Agostino Masucci was an Italian painter of the late-Baroque or Rococo period.
Born in Rome, he initially apprenticed with Andrea Procaccino, and then became a member of the studio of Carlo Maratta. He joined the Accademia di San Luca in 1724, and from 1736 to 1738, he was director or Principe. Masucci worked for the House of Savoy, and also obtained commissions from John V of Portugal due to his friendship with Filippo Juvarra and Luigi Vanvitelli. For example, for the latter he painted the main altarpiece of the Cathedral of Évora.
Masucci also made the models for the three main mosaic panels in the Chapel of St. John the Baptist, designed by Luigi Vanvitelli (along with Nicola Salvi) for King John V of Portugal. It was built in Rome starting in 1742, disassembled in 1747, and shipped to Lisbon, where it was reassembled in the Church of St. Roch (Igreja de São Roque). It was completed in 1750, although the mosaics in it were not finished until 1752. Built of many precious marbles and other costly stones, as well as gilt bronze, it was held to be the most expensive chapel in Europe up to that time.

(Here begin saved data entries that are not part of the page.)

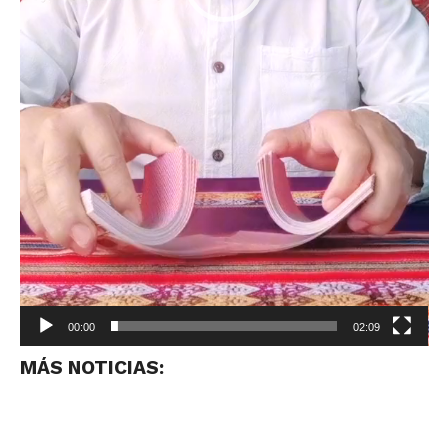
00:00
02:09
MÁS NOTICIAS: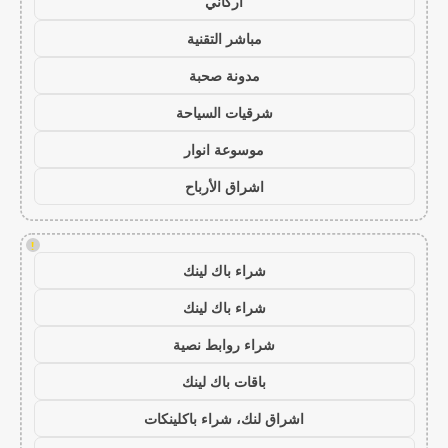
أركاني
مباشر التقنية
مدونة صحبة
شرقيات السياحة
موسوعة انوار
اشراق الأرباح
!
شراء باك لينك
شراء باك لينك
شراء روابط نصية
باقات باك لينك
اشراق لنك، شراء باكلينكات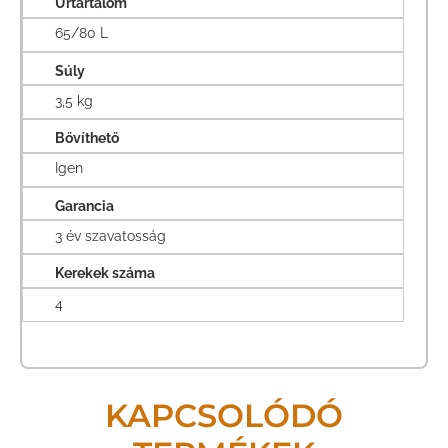
Űrtartalom
65/80 L
Súly
3,5 kg
Bővíthető
Igen
Garancia
3 év szavatosság
Kerekek száma
4
KAPCSOLÓDÓ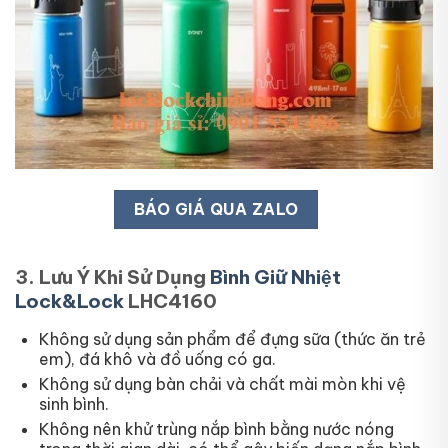
BÁO GIÁ QUA ZALO
3. Lưu Ý Khi Sử Dụng
Bình Giữ Nhiệt
Lock&Lock
LHC4160
Không sử dụng sản phẩm để đựng sữa (thức ăn trẻ
em), đá khô và đồ uống có ga.
Không sử dụng bàn chải và chất mài mòn khi vệ
sinh bình.
Không nên khử trùng nắp bình bằng nước nóng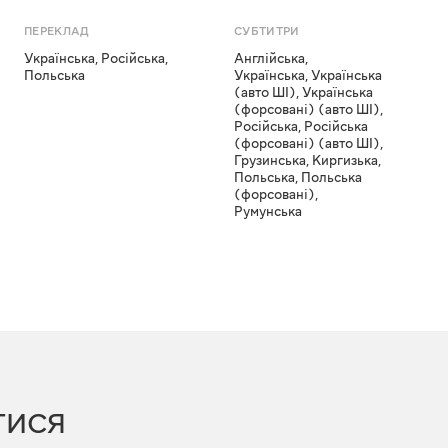
ПЕРЕКЛАД
СУБТИТРИ
Українська
,
Російська
,
Англійська
,
Польська
Українська
,
Українська
(авто ШІ)
,
Українська
(форсовані) (авто ШІ)
,
Російська
,
Російська
(форсовані) (авто ШІ)
,
Грузинська
,
Киргизька
,
Польська
,
Польська
(форсовані)
,
Румунська
ТИСЯ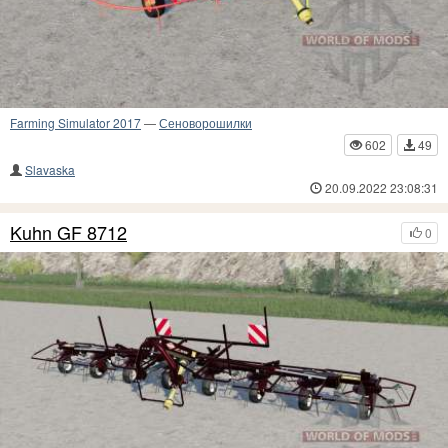
Farming Simulator 2017
—
Сеноворошилки
602
49
Slavaska
20.09.2022 23:08:31
Kuhn GF 8712
0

For the Royal house of Savoy, he painted a series of historical canvases along with Giovanni Battista Pittoni, Sebastiano Conca, and Francesco Monti. Most of the works he completed, however, were in churches in Rome, including ovals in Santa Maria in Via Lata, and works in San Francesco di Paola, San Marcello al Corso, Santa Maria del Popolo, Santissimo Nome di Maria in Via Latina and Santa Maria Maggiore. He painted the Madonna with the Seven Founders of the Servite Order (c. 1728 found in the Art Institute of Chicago.
His academicism and grand-manner painting span styles from Baroque to incipient Neoclassicism. He was a tutor to Stefano Pozzi, Johann Zoffany, and Gavin Hamilton. He may have mentored Pompeo Batoni.